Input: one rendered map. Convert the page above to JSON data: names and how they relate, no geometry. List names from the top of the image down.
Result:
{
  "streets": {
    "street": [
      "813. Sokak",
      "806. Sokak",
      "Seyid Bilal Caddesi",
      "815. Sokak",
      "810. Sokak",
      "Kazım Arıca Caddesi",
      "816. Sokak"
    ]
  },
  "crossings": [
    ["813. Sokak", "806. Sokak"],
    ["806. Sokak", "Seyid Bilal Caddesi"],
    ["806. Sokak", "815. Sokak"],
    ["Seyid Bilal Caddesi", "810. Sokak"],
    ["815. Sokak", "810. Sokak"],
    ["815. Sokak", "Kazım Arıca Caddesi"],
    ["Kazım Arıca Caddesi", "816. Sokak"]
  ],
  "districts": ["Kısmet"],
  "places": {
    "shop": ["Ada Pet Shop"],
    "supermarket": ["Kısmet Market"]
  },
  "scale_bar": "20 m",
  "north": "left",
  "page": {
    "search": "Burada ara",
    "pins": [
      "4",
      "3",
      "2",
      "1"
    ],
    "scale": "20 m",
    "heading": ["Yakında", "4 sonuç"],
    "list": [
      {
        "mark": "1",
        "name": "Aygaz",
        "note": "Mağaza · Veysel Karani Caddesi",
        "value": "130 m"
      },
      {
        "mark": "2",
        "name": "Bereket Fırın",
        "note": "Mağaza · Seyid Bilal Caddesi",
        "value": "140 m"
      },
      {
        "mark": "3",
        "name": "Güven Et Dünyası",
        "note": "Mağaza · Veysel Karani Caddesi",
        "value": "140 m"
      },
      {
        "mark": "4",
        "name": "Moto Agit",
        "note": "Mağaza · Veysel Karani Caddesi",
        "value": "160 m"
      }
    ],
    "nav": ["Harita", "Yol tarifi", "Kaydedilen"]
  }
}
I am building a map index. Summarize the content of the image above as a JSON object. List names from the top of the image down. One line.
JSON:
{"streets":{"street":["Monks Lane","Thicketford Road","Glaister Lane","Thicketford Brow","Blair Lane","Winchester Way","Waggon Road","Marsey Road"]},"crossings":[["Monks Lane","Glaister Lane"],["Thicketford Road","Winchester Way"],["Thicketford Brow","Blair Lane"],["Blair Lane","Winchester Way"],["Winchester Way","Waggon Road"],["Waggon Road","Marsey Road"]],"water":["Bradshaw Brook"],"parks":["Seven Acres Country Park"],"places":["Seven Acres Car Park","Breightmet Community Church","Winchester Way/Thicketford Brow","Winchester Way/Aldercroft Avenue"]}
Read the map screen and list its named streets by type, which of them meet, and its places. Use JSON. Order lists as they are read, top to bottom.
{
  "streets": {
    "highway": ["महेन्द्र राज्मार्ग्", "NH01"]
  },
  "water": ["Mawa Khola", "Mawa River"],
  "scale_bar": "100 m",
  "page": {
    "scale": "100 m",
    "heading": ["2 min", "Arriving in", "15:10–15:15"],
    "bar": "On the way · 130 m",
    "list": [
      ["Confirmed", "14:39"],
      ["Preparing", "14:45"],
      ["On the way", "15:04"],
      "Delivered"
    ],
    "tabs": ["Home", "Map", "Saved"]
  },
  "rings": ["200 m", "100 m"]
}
- - - - -
Exercise requirements: Check each line above for the string "down" and show the ones that have it.

Output for this exercise:
Input: one rendered map. Convert the page above to JSON data: names and how they relate, no geometry. List names from the top of the image down.
I am building a map index. Summarize the content of the image above as a JSON object. List names from the top of the image down. One line.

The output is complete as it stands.